# Greens transport



## Jericho574 (May 24, 2017)

How do you transport your greens mower? I'm just thinking ahead and found one that got me thinking, "I have an SUV...if I bought one how would I get it home and/or transport it to get serviced?"

Or do you all own trucks and/or transport trailers?

https://atlanta.craigslist.org/atl/grd/6140009199.html


----------



## dfw_pilot (Jan 28, 2017)

I do most all the work on mine myself. I don't own a pickup truck. If I needed to take it somewhere to be serviced, I'd either:

buy a small trailer for our minivan,
or 
rent a truck for $19/hr at HomeDepot.


----------



## Ware (Jan 28, 2017)

If you have a mower shipped in, most LTL freight haulers offer residential lift gate service for an additional fee.
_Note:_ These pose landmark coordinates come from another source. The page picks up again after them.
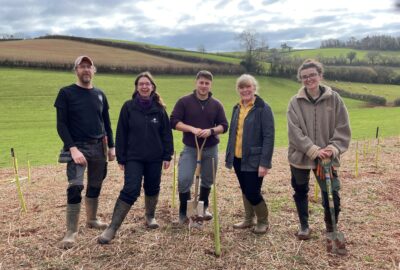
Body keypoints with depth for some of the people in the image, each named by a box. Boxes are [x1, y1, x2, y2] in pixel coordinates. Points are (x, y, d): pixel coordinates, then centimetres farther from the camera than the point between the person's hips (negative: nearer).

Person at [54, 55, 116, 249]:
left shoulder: (99, 94, 10)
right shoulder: (66, 93, -4)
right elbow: (61, 125, -9)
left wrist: (111, 146, 10)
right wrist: (72, 148, -19)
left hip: (99, 147, 5)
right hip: (78, 147, -5)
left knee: (95, 186, 14)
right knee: (75, 187, -15)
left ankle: (91, 219, 33)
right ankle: (71, 231, -3)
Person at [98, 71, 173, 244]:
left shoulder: (159, 108, 2)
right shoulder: (128, 107, -3)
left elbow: (166, 133, 4)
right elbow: (121, 134, -2)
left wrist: (167, 156, -1)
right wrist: (121, 158, -4)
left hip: (155, 158, 3)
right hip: (133, 158, -2)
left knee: (152, 189, 14)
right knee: (130, 191, -11)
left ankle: (150, 216, 37)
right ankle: (112, 228, -3)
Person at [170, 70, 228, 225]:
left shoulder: (216, 105, 2)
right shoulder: (184, 101, -5)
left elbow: (224, 126, 2)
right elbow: (174, 122, -8)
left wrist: (211, 130, -19)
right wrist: (192, 129, -22)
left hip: (211, 149, 3)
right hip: (190, 148, -2)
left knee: (207, 180, 15)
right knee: (184, 180, -10)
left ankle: (204, 207, 37)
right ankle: (183, 212, 10)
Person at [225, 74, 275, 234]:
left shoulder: (263, 108, -11)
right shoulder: (237, 108, 10)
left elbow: (269, 137, -15)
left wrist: (264, 162, -19)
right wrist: (228, 156, 12)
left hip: (253, 160, -6)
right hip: (238, 159, 6)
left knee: (252, 193, -3)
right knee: (244, 191, 16)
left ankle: (263, 221, 21)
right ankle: (248, 219, 33)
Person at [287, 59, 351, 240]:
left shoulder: (334, 99, -3)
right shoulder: (295, 102, -5)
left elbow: (343, 128, -2)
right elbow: (294, 131, -13)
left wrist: (333, 149, -17)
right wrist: (313, 150, -21)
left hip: (326, 157, 0)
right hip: (300, 156, 1)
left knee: (332, 195, -2)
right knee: (300, 192, 14)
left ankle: (331, 228, 24)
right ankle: (304, 225, 37)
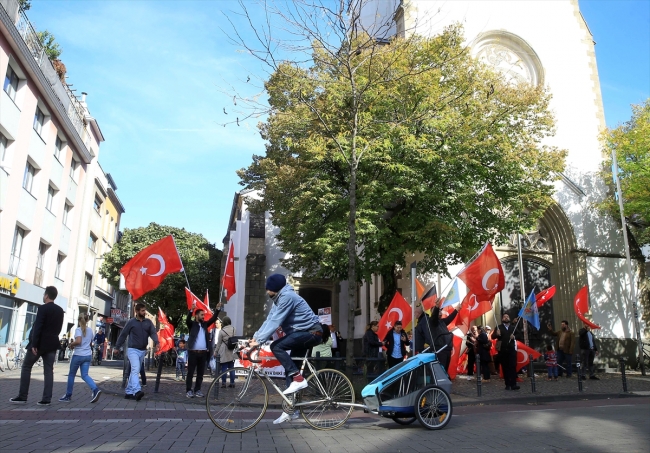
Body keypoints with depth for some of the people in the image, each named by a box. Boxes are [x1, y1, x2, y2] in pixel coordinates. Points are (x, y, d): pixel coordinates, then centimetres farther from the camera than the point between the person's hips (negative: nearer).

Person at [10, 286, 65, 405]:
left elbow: (37, 327, -16)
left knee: (26, 367, 9)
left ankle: (22, 397, 9)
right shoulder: (60, 310, 10)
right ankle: (46, 399, 1)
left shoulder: (43, 308, -12)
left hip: (40, 343, -6)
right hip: (52, 344, 6)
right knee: (48, 370, 4)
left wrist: (34, 344, -17)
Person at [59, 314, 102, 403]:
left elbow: (78, 341, -22)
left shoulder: (78, 330, -9)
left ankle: (68, 395, 21)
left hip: (78, 355, -5)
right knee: (85, 375, 4)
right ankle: (95, 389, -18)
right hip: (88, 355, 5)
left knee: (71, 375, 12)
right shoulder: (90, 330, 10)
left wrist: (71, 344, -6)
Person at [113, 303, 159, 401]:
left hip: (143, 350, 5)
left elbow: (153, 333, -6)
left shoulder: (148, 322, 5)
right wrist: (117, 347, 7)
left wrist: (156, 342, -25)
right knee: (135, 370, -21)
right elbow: (123, 335, 3)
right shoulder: (131, 322, -4)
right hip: (133, 350, -5)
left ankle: (129, 392, 19)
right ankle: (137, 391, -33)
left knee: (135, 371, 11)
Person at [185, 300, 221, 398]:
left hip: (203, 353, 5)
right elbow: (187, 320, -18)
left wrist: (218, 309, -4)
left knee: (200, 373, 8)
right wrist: (192, 309, -34)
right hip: (193, 352, -5)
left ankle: (197, 390, 16)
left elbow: (213, 319, 9)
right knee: (190, 372, 1)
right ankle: (189, 390, 7)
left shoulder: (205, 324, 14)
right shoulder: (192, 324, 1)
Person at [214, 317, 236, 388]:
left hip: (224, 352, -4)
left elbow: (219, 343, -4)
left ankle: (223, 383, 4)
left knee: (224, 368, 1)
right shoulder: (233, 329, 0)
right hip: (232, 351, 4)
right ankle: (232, 383, 12)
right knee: (231, 368, 9)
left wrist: (216, 351, 8)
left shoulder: (221, 331, -11)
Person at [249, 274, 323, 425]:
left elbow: (275, 322, -25)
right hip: (303, 333, 10)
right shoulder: (278, 299, 11)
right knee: (290, 371, 7)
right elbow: (269, 320, 9)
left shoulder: (287, 297, -20)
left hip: (311, 332, -10)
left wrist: (258, 341, -26)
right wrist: (255, 337, -1)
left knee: (276, 346, -22)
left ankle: (298, 379, -17)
Short of getting a reel grind, you shouldn't have to take it anywhere.


----------



## J_nick (Jan 28, 2017)

If your rear seats fold down you could get it in a SUV. It would just have to be laying on the rear roller and handle.


----------



## Ware (Jan 28, 2017)

J_nick said:


> If your rear seats fold down you could get it in a SUV. It would just have to be laying on the rear roller and handle.


Agree. :thumbup:


----------